From the records below, pull each line that has "tray".

Source data:

+ + + +

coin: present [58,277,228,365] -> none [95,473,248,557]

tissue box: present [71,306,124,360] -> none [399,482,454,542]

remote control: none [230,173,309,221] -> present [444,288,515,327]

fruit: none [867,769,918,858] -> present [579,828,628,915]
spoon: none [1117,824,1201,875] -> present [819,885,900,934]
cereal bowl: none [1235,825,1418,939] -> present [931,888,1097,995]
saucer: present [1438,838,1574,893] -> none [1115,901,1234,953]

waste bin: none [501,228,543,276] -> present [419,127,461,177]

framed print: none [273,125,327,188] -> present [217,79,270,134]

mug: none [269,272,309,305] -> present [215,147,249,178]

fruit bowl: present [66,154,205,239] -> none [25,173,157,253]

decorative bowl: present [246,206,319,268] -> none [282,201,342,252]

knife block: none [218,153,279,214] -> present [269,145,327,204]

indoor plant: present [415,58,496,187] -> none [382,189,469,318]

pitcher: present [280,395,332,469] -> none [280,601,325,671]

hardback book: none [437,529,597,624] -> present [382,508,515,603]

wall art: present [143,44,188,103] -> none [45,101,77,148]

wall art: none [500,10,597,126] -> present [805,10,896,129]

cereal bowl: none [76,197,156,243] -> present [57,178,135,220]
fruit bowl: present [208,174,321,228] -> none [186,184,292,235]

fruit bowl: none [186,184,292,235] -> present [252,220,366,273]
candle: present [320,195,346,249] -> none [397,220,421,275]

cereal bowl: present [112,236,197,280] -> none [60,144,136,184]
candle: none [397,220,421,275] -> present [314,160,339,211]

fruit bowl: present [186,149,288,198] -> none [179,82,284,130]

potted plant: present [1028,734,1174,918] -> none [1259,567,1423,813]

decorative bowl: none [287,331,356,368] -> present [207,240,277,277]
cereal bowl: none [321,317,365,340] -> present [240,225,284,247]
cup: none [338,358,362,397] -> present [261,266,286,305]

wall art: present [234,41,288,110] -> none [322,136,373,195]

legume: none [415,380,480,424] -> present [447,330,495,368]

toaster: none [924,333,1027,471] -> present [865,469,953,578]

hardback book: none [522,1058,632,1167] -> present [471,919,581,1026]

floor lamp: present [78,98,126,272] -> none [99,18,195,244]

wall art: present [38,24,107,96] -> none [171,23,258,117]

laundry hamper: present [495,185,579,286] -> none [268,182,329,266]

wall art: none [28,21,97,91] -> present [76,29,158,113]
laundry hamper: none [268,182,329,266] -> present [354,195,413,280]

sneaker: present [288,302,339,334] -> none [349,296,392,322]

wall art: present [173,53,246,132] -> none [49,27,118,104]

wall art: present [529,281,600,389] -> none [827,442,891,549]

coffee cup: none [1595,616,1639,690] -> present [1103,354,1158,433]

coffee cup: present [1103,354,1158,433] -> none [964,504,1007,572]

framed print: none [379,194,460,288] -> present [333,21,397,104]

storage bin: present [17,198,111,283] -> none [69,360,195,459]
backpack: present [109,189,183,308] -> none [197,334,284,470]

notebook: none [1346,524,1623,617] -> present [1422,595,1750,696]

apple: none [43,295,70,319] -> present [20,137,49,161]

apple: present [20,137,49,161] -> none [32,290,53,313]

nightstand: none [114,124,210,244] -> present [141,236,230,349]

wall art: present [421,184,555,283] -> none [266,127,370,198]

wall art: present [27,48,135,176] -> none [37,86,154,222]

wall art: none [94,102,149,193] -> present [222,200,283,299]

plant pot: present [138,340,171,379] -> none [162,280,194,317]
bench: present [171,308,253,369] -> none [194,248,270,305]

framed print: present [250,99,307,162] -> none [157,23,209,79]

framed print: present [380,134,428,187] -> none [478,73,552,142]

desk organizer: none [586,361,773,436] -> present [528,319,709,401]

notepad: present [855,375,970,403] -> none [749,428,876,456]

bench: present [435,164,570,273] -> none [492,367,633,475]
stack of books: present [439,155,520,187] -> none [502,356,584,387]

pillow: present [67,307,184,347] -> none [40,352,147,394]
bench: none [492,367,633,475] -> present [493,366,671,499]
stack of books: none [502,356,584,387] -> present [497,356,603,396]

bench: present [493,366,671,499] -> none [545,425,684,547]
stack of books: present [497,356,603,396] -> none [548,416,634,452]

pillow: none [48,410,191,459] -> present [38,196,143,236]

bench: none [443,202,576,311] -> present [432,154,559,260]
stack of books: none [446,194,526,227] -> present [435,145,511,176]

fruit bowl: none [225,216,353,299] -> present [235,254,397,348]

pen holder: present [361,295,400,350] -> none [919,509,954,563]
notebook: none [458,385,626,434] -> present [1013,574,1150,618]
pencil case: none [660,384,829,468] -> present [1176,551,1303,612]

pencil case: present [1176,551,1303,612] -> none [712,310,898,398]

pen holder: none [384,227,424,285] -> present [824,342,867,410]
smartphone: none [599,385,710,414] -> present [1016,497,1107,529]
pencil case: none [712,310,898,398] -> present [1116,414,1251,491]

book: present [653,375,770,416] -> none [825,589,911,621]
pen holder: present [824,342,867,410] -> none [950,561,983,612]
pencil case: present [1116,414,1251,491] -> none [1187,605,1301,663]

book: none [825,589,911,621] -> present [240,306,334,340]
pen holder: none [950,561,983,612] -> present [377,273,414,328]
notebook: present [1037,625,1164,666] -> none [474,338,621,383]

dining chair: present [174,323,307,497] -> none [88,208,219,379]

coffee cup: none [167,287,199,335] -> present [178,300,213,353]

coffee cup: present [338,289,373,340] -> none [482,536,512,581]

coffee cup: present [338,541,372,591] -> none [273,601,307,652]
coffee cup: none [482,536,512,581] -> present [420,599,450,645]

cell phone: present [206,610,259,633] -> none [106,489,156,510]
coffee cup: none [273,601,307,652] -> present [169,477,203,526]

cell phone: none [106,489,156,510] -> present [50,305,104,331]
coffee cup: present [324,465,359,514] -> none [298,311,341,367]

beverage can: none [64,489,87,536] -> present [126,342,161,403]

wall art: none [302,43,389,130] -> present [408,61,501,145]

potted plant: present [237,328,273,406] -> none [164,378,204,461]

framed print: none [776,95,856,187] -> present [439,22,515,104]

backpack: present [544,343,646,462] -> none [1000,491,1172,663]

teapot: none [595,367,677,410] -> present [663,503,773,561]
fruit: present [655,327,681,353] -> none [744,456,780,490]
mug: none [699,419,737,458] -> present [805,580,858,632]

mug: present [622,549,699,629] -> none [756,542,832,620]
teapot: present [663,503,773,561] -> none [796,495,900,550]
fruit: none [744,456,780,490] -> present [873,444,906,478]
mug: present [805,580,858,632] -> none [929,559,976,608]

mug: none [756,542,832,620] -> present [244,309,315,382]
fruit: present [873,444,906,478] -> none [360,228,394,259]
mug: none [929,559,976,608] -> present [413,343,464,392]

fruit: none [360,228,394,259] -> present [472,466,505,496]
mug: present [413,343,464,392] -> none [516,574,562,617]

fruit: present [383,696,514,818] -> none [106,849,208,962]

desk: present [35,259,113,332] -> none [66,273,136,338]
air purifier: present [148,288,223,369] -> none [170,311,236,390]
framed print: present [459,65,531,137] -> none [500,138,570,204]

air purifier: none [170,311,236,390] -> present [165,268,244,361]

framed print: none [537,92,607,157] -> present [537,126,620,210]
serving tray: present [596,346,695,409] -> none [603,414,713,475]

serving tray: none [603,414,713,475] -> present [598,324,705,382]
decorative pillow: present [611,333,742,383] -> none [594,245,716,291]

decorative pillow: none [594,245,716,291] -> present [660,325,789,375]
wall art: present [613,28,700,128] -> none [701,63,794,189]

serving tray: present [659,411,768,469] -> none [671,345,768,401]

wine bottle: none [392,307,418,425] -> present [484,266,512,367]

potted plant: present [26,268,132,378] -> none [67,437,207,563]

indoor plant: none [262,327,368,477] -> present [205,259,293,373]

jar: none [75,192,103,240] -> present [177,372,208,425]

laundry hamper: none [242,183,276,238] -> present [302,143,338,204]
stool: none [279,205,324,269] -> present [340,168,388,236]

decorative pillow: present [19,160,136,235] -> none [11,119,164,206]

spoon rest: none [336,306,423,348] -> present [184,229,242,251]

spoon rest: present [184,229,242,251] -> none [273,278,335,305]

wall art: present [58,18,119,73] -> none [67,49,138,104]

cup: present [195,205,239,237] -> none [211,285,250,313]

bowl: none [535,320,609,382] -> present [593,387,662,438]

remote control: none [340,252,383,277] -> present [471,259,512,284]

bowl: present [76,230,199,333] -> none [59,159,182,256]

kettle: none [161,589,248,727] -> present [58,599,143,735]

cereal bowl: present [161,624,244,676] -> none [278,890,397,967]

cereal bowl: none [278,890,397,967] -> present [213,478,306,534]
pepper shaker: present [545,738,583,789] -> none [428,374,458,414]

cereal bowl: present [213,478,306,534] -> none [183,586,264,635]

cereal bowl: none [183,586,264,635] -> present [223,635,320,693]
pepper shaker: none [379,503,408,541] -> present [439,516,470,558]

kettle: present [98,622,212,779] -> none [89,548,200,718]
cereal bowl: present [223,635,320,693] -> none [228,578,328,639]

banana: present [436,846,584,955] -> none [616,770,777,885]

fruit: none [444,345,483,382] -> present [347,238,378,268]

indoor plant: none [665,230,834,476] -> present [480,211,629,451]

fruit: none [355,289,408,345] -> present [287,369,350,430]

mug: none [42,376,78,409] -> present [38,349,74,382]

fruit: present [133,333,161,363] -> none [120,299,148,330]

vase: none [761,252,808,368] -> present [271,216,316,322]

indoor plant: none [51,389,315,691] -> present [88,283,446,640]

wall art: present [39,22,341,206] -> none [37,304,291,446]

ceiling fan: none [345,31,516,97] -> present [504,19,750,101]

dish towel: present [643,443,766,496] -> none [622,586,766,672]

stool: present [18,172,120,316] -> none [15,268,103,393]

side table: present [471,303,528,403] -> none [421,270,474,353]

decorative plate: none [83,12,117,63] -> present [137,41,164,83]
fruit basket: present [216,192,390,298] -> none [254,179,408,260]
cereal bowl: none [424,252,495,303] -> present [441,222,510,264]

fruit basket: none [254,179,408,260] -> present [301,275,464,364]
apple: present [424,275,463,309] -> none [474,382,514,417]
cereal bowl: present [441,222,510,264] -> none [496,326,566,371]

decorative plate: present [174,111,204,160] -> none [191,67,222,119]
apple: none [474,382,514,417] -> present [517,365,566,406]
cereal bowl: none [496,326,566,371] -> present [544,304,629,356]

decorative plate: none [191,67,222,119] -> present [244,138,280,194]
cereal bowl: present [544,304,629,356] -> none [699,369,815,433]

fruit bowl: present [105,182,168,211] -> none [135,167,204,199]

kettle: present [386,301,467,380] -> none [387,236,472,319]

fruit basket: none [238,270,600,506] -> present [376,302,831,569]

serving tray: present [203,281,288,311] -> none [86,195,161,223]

+ + + +

TASK RESPONSE >>
serving tray: present [596,346,695,409] -> none [603,414,713,475]
serving tray: none [603,414,713,475] -> present [598,324,705,382]
serving tray: present [659,411,768,469] -> none [671,345,768,401]
serving tray: present [203,281,288,311] -> none [86,195,161,223]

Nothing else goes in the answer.